Voices raised in song rang loudly Sunday through St. Luke’s Episcopal Church in North Park in support of Annie Kapongo Bakala and her seven children.
Bakala stood in the church before the congregation, clearly emotional as a group of more than 100 people stood behind her family. The sign of support was made to demand that ICE authorities free Annie’s husband Constantin Bakala, who is currently in federal custody.
“It has been very hurtful,” translator Marie Elizabeth Clark said. “She was with her husband and suddenly she’s separated. It has been very hard and very painful for her to be in that situation.”
With help from Clark, Bakala told FOX 5 that her family survived extreme hardship escaping from the Democratic Republic of Congo. Upon arriving at the San Ysidro border crossing, she said her husband was taken away by several ICE agents.
“It’s hard for her husband, who has been by himself. It’s also hard for her because she’s the one responsible for the whole family. Seven kids to raise by herself — that’s difficult,” Clark said.
Bakala and her children haven’t seen Constantin in 19 months. He’s currently being held in a Georgia federal immigration detention center.
“We believe this is essential to the church’s mission to support this family” Rev. Colin Mathewson said. Mathewson is one of the religious leaders at St. Luke’s, and he’s also a member of San Diego Organizing Project, a group that consists of 28 faith leaders.
After spending months working on behalf of the family, Mathewson said Constantin now has the right to a new hearing with a lawyer.

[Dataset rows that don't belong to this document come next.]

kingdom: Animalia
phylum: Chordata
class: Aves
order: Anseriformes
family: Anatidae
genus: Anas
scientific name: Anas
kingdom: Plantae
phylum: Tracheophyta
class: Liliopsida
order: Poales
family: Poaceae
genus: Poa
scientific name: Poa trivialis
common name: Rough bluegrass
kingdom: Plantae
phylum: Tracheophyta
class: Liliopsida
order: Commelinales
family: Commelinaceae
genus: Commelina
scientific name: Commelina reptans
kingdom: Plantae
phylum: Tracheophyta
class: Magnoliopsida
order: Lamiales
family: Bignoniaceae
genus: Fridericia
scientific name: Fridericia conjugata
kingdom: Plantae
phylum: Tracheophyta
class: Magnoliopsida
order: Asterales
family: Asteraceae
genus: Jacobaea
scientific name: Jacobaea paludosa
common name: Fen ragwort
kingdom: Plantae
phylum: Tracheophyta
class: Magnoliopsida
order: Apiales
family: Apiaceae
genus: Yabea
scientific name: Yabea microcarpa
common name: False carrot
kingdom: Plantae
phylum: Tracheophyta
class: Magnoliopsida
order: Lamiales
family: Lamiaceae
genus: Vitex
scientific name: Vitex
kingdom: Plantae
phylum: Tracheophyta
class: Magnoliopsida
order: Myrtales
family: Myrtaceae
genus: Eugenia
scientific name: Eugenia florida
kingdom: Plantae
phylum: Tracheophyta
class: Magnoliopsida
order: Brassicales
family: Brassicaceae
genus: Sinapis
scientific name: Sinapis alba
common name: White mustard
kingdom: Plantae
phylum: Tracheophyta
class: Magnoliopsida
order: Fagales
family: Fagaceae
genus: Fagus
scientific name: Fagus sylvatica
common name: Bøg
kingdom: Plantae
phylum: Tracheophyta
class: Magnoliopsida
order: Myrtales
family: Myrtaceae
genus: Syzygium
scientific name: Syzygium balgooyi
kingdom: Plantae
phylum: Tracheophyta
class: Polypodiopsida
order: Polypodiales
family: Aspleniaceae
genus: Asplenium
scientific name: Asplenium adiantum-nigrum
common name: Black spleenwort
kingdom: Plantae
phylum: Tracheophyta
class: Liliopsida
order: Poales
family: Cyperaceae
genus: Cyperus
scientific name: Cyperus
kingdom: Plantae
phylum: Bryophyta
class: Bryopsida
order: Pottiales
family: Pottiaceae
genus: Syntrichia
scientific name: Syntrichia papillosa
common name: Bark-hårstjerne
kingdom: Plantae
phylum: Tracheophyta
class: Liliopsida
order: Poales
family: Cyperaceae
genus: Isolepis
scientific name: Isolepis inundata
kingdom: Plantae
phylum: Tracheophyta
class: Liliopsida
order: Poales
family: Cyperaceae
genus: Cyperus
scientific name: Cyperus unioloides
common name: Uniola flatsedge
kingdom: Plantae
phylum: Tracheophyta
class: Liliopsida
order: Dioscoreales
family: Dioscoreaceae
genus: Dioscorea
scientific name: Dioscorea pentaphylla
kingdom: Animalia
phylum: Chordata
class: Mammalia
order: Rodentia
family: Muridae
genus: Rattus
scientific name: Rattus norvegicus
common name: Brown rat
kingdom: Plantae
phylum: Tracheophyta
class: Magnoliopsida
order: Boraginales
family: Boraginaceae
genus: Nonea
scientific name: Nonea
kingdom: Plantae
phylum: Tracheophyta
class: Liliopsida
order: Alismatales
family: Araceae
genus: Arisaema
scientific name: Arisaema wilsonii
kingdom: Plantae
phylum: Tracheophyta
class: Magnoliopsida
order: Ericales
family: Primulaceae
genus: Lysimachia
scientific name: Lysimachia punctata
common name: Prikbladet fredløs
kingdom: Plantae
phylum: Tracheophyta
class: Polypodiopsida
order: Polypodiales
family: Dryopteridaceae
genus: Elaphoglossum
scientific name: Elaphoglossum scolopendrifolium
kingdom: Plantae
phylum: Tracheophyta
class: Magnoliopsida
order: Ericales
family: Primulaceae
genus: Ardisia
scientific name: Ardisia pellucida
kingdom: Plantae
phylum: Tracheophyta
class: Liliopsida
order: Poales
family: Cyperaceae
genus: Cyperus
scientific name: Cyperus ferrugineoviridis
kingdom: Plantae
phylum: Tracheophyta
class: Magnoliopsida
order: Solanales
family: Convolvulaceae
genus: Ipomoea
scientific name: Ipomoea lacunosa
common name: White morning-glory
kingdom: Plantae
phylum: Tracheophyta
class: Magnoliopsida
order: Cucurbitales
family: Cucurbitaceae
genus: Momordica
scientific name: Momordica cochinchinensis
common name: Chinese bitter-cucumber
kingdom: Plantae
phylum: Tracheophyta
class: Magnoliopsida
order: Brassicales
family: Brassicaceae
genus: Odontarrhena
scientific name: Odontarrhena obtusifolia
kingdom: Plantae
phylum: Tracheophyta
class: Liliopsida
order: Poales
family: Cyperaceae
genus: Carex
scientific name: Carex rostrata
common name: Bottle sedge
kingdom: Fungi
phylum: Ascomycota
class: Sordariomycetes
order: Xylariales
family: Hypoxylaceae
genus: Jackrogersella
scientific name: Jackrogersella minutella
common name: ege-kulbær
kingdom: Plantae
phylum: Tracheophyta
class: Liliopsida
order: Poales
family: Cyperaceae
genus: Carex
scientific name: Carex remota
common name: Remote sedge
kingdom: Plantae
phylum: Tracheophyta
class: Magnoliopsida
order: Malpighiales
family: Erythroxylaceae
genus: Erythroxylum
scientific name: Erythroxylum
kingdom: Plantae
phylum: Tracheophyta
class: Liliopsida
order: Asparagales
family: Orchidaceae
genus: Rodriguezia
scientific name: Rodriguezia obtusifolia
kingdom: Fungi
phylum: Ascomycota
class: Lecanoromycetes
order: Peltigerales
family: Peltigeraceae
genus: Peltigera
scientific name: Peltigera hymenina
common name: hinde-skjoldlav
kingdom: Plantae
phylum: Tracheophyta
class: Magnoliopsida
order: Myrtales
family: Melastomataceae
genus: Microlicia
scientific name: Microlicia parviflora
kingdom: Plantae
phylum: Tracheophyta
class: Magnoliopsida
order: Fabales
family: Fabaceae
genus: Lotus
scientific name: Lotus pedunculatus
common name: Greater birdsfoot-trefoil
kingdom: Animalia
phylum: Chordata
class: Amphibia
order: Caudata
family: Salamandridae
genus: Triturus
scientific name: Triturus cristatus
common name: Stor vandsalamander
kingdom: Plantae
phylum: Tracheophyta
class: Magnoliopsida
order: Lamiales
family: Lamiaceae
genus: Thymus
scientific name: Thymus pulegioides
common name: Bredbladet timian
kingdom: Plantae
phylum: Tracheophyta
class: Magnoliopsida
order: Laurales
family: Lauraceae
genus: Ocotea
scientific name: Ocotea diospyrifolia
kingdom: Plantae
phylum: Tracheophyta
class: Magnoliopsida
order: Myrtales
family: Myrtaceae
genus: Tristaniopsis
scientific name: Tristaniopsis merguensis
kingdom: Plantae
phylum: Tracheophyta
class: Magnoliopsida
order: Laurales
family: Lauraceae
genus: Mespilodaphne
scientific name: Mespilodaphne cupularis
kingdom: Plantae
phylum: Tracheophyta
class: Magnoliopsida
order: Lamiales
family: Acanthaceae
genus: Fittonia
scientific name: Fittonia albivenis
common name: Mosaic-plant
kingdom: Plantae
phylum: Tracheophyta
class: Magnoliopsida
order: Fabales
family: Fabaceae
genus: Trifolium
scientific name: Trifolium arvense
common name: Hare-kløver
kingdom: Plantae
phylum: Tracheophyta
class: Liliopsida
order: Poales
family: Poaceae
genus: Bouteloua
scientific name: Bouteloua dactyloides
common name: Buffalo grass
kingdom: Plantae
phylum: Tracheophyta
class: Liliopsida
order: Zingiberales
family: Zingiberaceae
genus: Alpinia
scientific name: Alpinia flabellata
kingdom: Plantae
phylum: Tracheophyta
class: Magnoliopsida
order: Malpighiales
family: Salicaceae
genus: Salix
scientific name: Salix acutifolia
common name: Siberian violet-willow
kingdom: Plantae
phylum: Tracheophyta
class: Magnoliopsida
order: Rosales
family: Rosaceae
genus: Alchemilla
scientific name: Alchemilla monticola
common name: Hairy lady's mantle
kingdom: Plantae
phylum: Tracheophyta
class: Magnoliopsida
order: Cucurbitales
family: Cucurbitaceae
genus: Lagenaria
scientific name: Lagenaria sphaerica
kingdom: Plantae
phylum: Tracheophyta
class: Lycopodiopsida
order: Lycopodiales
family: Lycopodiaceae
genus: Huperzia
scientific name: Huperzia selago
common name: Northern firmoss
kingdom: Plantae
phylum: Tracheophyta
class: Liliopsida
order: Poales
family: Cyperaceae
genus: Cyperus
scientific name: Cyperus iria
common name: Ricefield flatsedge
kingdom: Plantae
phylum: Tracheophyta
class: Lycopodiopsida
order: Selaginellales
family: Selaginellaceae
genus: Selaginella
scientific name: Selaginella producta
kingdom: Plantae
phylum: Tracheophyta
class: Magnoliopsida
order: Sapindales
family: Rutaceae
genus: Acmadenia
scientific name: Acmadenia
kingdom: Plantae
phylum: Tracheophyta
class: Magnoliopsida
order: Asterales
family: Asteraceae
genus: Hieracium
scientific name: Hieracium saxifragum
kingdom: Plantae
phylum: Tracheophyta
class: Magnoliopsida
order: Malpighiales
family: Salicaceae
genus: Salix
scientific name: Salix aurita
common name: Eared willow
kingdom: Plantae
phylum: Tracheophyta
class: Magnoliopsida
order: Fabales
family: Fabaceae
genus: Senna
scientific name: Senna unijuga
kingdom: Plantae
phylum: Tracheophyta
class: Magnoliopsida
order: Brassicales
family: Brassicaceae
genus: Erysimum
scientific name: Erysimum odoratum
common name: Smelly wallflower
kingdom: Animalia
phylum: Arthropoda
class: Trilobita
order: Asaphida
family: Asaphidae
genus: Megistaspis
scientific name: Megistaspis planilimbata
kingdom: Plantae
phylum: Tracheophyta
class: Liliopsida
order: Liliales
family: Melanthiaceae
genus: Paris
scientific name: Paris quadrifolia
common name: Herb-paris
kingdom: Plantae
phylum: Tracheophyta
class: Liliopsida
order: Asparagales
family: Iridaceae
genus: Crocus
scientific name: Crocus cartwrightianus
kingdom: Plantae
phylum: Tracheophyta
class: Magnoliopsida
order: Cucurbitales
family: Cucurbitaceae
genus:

San Diego Organizing Project is calling on ICE to parole Constantin and reunite the family. If they’re sent back to the Congo, Mathewson said all of them — including the children — will face certain death.
“The threat is still very real for his family, for his wife,” Mathewson said. “We will be asking hundreds if not thousands of people across the country to call his deportation officer and the assistant field director of the Atlanta office to use their discretion and to bring Constantin back to his family.”